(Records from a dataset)
※

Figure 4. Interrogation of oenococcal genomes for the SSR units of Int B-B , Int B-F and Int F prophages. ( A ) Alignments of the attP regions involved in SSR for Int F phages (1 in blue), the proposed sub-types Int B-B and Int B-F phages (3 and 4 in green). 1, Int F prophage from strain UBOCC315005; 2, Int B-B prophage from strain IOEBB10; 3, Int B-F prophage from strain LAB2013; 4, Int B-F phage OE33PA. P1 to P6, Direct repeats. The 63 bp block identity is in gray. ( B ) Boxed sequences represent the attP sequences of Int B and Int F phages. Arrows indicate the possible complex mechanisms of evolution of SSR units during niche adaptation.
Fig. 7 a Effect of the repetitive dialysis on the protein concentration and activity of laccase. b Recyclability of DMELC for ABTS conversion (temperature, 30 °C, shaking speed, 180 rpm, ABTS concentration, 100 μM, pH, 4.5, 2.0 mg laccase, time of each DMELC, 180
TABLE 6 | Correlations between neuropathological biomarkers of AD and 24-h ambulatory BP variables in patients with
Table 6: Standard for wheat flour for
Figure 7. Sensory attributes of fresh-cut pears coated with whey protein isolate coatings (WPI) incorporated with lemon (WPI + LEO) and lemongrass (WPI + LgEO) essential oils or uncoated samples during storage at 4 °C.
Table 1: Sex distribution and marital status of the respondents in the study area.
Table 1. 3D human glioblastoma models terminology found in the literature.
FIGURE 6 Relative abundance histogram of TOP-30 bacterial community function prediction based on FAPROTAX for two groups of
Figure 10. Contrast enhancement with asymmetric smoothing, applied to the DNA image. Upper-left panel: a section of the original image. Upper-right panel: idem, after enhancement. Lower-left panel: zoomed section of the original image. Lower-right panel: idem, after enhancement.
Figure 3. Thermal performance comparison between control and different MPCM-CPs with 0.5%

※

● Problem details: Repeat each record verbatim.

● Written reply:
Figure 4. Interrogation of oenococcal genomes for the SSR units of Int B-B , Int B-F and Int F prophages. ( A ) Alignments of the attP regions involved in SSR for Int F phages (1 in blue), the proposed sub-types Int B-B and Int B-F phages (3 and 4 in green). 1, Int F prophage from strain UBOCC315005; 2, Int B-B prophage from strain IOEBB10; 3, Int B-F prophage from strain LAB2013; 4, Int B-F phage OE33PA. P1 to P6, Direct repeats. The 63 bp block identity is in gray. ( B ) Boxed sequences represent the attP sequences of Int B and Int F phages. Arrows indicate the possible complex mechanisms of evolution of SSR units during niche adaptation.
Fig. 7 a Effect of the repetitive dialysis on the protein concentration and activity of laccase. b Recyclability of DMELC for ABTS conversion (temperature, 30 °C, shaking speed, 180 rpm, ABTS concentration, 100 μM, pH, 4.5, 2.0 mg laccase, time of each DMELC, 180
TABLE 6 | Correlations between neuropathological biomarkers of AD and 24-h ambulatory BP variables in patients with
Table 6: Standard for wheat flour for
Figure 7. Sensory attributes of fresh-cut pears coated with whey protein isolate coatings (WPI) incorporated with lemon (WPI + LEO) and lemongrass (WPI + LgEO) essential oils or uncoated samples during storage at 4 °C.
Table 1: Sex distribution and marital status of the respondents in the study area.
Table 1. 3D human glioblastoma models terminology found in the literature.
FIGURE 6 Relative abundance histogram of TOP-30 bacterial community function prediction based on FAPROTAX for two groups of
Figure 10. Contrast enhancement with asymmetric smoothing, applied to the DNA image. Upper-left panel: a section of the original image. Upper-right panel: idem, after enhancement. Lower-left panel: zoomed section of the original image. Lower-right panel: idem, after enhancement.
Figure 3. Thermal performance comparison between control and different MPCM-CPs with 0.5%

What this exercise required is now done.